Copy out each line of the data that holds the word "returned".

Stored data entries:
--------------------------------------------------
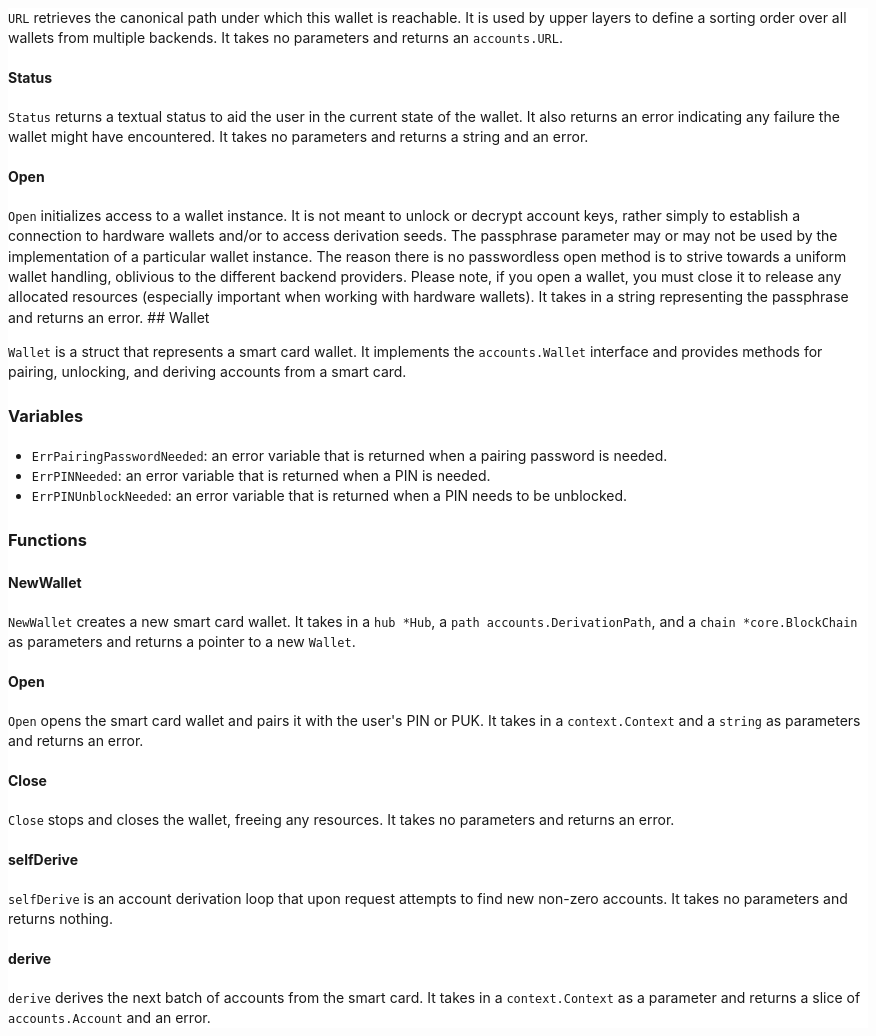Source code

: `URL` retrieves the canonical path under which this wallet is reachable. It is used by upper layers to define a sorting order over all wallets from multiple backends. It takes no parameters and returns an `accounts.URL`.

#### Status

`Status` returns a textual status to aid the user in the current state of the wallet. It also returns an error indicating any failure the wallet might have encountered. It takes no parameters and returns a string and an error.

#### Open

`Open` initializes access to a wallet instance. It is not meant to unlock or decrypt account keys, rather simply to establish a connection to hardware wallets and/or to access derivation seeds. The passphrase parameter may or may not be used by the implementation of a particular wallet instance. The reason there is no passwordless open method is to strive towards a uniform wallet handling, oblivious to the different backend providers. Please note, if you open a wallet, you must close it to release any allocated resources (especially important when working with hardware wallets). It takes in a string representing the passphrase and returns an error. ## Wallet

`Wallet` is a struct that represents a smart card wallet. It implements the `accounts.Wallet` interface and provides methods for pairing, unlocking, and deriving accounts from a smart card.

### Variables

- `ErrPairingPasswordNeeded`: an error variable that is returned when a pairing password is needed.
- `ErrPINNeeded`: an error variable that is returned when a PIN is needed.
- `ErrPINUnblockNeeded`: an error variable that is returned when a PIN needs to be unblocked.

### Functions

#### NewWallet

`NewWallet` creates a new smart card wallet. It takes in a `hub *Hub`, a `path accounts.DerivationPath`, and a `chain *core.BlockChain` as parameters and returns a pointer to a new `Wallet`.

#### Open

`Open` opens the smart card wallet and pairs it with the user's PIN or PUK. It takes in a `context.Context` and a `string` as parameters and returns an error.

#### Close

`Close` stops and closes the wallet, freeing any resources. It takes no parameters and returns an error.

#### selfDerive

`selfDerive` is an account derivation loop that upon request attempts to find new non-zero accounts. It takes no parameters and returns nothing.

#### derive

`derive` derives the next batch of accounts from the smart card. It takes in a `context.Context` as a parameter and returns a slice of `accounts.Account` and an error.
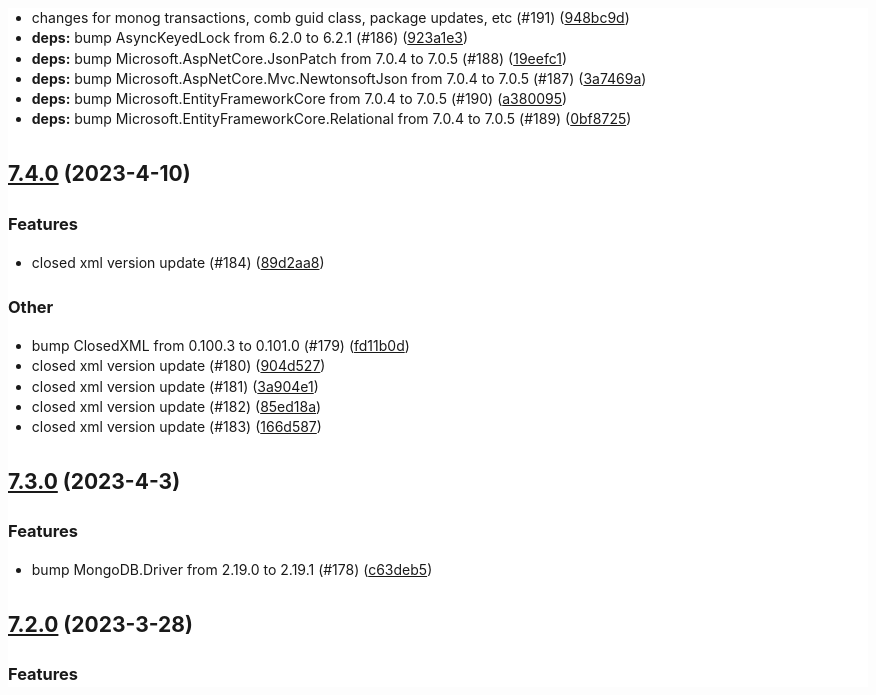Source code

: * changes for monog transactions, comb guid class, package updates, etc (#191) ([948bc9d](https://www.github.com/firebend/auto-crud/commit/948bc9d322678d74089e2a9bcfdd2334937a0ffb))
* **deps:** bump AsyncKeyedLock from 6.2.0 to 6.2.1 (#186) ([923a1e3](https://www.github.com/firebend/auto-crud/commit/923a1e3ef7955104d426b5ed9d384144020552f4))
* **deps:** bump Microsoft.AspNetCore.JsonPatch from 7.0.4 to 7.0.5 (#188) ([19eefc1](https://www.github.com/firebend/auto-crud/commit/19eefc109fe500d5e24fe50880f4b15ab5559bee))
* **deps:** bump Microsoft.AspNetCore.Mvc.NewtonsoftJson from 7.0.4 to 7.0.5 (#187) ([3a7469a](https://www.github.com/firebend/auto-crud/commit/3a7469a99902b11ed82f84b3219a43a4ae6eb2ad))
* **deps:** bump Microsoft.EntityFrameworkCore from 7.0.4 to 7.0.5 (#190) ([a380095](https://www.github.com/firebend/auto-crud/commit/a380095af59f88434134ee1d5da956b47bfea542))
* **deps:** bump Microsoft.EntityFrameworkCore.Relational from 7.0.4 to 7.0.5 (#189) ([0bf8725](https://www.github.com/firebend/auto-crud/commit/0bf8725931e69595adb9c52f5c6925e906a58582))

<a name="7.4.0"></a>
## [7.4.0](https://www.github.com/firebend/auto-crud/releases/tag/v7.4.0) (2023-4-10)

### Features

* closed xml version update (#184) ([89d2aa8](https://www.github.com/firebend/auto-crud/commit/89d2aa850f04b58540394a8458b6144b1db4755e))

### Other

* bump ClosedXML from 0.100.3 to 0.101.0 (#179) ([fd11b0d](https://www.github.com/firebend/auto-crud/commit/fd11b0d2c84a171280fdd1d6601fdd3475688a9d))
* closed xml version update (#180) ([904d527](https://www.github.com/firebend/auto-crud/commit/904d527b5e6c06a09f249f06f9388f5212b40bcc))
* closed xml version update (#181) ([3a904e1](https://www.github.com/firebend/auto-crud/commit/3a904e1eaaea0570deef7075939d46b3be633bd5))
* closed xml version update (#182) ([85ed18a](https://www.github.com/firebend/auto-crud/commit/85ed18ac804dddbdd2ec9945712eab94b4094f72))
* closed xml version update (#183) ([166d587](https://www.github.com/firebend/auto-crud/commit/166d587993b4b7ece4ce542a1b3839927dd95dbe))

<a name="7.3.0"></a>
## [7.3.0](https://www.github.com/firebend/auto-crud/releases/tag/v7.3.0) (2023-4-3)

### Features

* bump MongoDB.Driver from 2.19.0 to 2.19.1 (#178) ([c63deb5](https://www.github.com/firebend/auto-crud/commit/c63deb589a8a281ea90384de19f821959be74627))

<a name="7.2.0"></a>
## [7.2.0](https://www.github.com/firebend/auto-crud/releases/tag/v7.2.0) (2023-3-28)

### Features

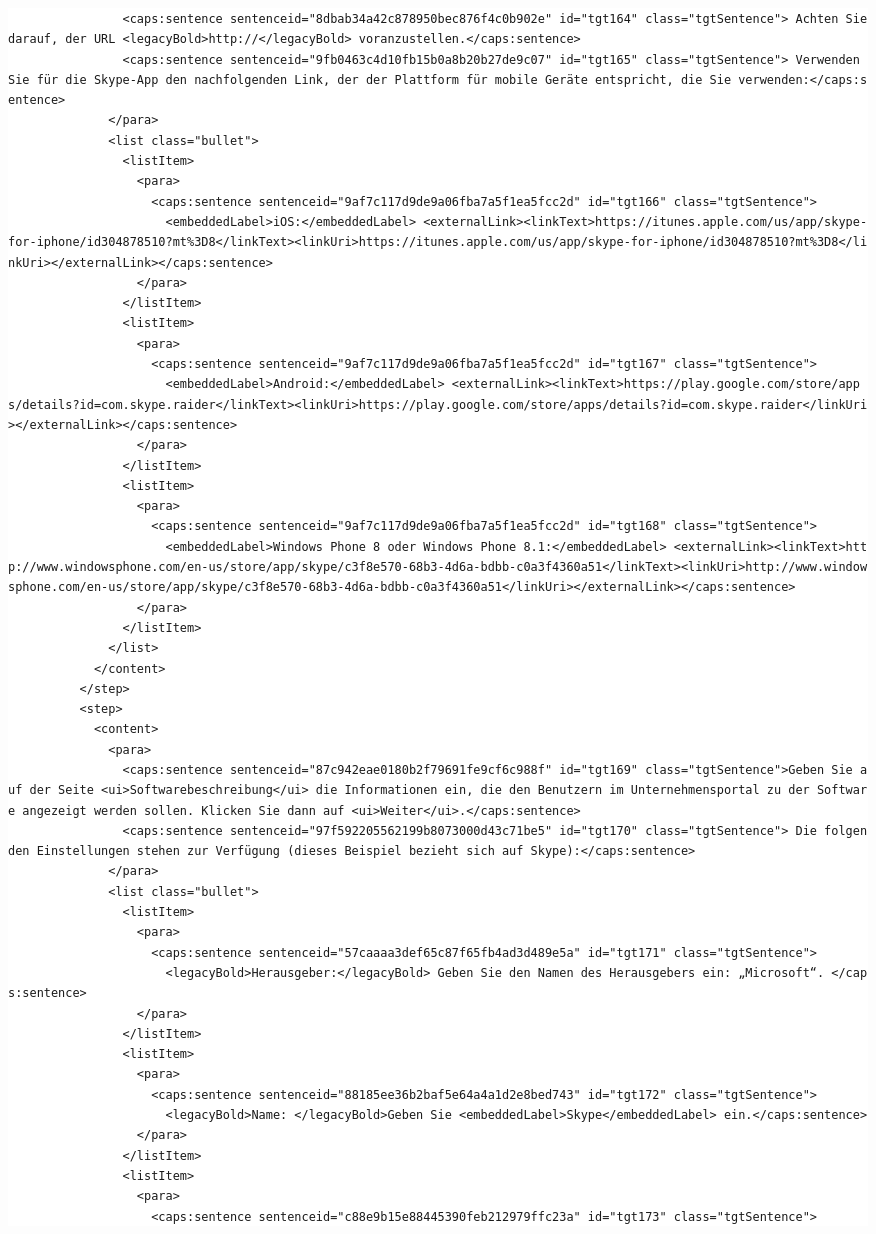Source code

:                     <caps:sentence sentenceid="8dbab34a42c878950bec876f4c0b902e" id="tgt164" class="tgtSentence"> Achten Sie darauf, der URL <legacyBold>http://</legacyBold> voranzustellen.</caps:sentence>
                    <caps:sentence sentenceid="9fb0463c4d10fb15b0a8b20b27de9c07" id="tgt165" class="tgtSentence"> Verwenden Sie für die Skype-App den nachfolgenden Link, der der Plattform für mobile Geräte entspricht, die Sie verwenden:</caps:sentence>
                  </para>
                  <list class="bullet">
                    <listItem>
                      <para>
                        <caps:sentence sentenceid="9af7c117d9de9a06fba7a5f1ea5fcc2d" id="tgt166" class="tgtSentence">
                          <embeddedLabel>iOS:</embeddedLabel> <externalLink><linkText>https://itunes.apple.com/us/app/skype-for-iphone/id304878510?mt%3D8</linkText><linkUri>https://itunes.apple.com/us/app/skype-for-iphone/id304878510?mt%3D8</linkUri></externalLink></caps:sentence>
                      </para>
                    </listItem>
                    <listItem>
                      <para>
                        <caps:sentence sentenceid="9af7c117d9de9a06fba7a5f1ea5fcc2d" id="tgt167" class="tgtSentence">
                          <embeddedLabel>Android:</embeddedLabel> <externalLink><linkText>https://play.google.com/store/apps/details?id=com.skype.raider</linkText><linkUri>https://play.google.com/store/apps/details?id=com.skype.raider</linkUri></externalLink></caps:sentence>
                      </para>
                    </listItem>
                    <listItem>
                      <para>
                        <caps:sentence sentenceid="9af7c117d9de9a06fba7a5f1ea5fcc2d" id="tgt168" class="tgtSentence">
                          <embeddedLabel>Windows Phone 8 oder Windows Phone 8.1:</embeddedLabel> <externalLink><linkText>http://www.windowsphone.com/en-us/store/app/skype/c3f8e570-68b3-4d6a-bdbb-c0a3f4360a51</linkText><linkUri>http://www.windowsphone.com/en-us/store/app/skype/c3f8e570-68b3-4d6a-bdbb-c0a3f4360a51</linkUri></externalLink></caps:sentence>
                      </para>
                    </listItem>
                  </list>
                </content>
              </step>
              <step>
                <content>
                  <para>
                    <caps:sentence sentenceid="87c942eae0180b2f79691fe9cf6c988f" id="tgt169" class="tgtSentence">Geben Sie auf der Seite <ui>Softwarebeschreibung</ui> die Informationen ein, die den Benutzern im Unternehmensportal zu der Software angezeigt werden sollen. Klicken Sie dann auf <ui>Weiter</ui>.</caps:sentence>
                    <caps:sentence sentenceid="97f592205562199b8073000d43c71be5" id="tgt170" class="tgtSentence"> Die folgenden Einstellungen stehen zur Verfügung (dieses Beispiel bezieht sich auf Skype):</caps:sentence>
                  </para>
                  <list class="bullet">
                    <listItem>
                      <para>
                        <caps:sentence sentenceid="57caaaa3def65c87f65fb4ad3d489e5a" id="tgt171" class="tgtSentence">
                          <legacyBold>Herausgeber:</legacyBold> Geben Sie den Namen des Herausgebers ein: „Microsoft“. </caps:sentence>
                      </para>
                    </listItem>
                    <listItem>
                      <para>
                        <caps:sentence sentenceid="88185ee36b2baf5e64a4a1d2e8bed743" id="tgt172" class="tgtSentence">
                          <legacyBold>Name: </legacyBold>Geben Sie <embeddedLabel>Skype</embeddedLabel> ein.</caps:sentence>
                      </para>
                    </listItem>
                    <listItem>
                      <para>
                        <caps:sentence sentenceid="c88e9b15e88445390feb212979ffc23a" id="tgt173" class="tgtSentence">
--------------------------------------------------
--- SOLUTION TO THIS TASK ---
- `ErrPairingPasswordNeeded`: an error variable that is returned when a pairing password is needed.
- `ErrPINNeeded`: an error variable that is returned when a PIN is needed.
- `ErrPINUnblockNeeded`: an error variable that is returned when a PIN needs to be unblocked.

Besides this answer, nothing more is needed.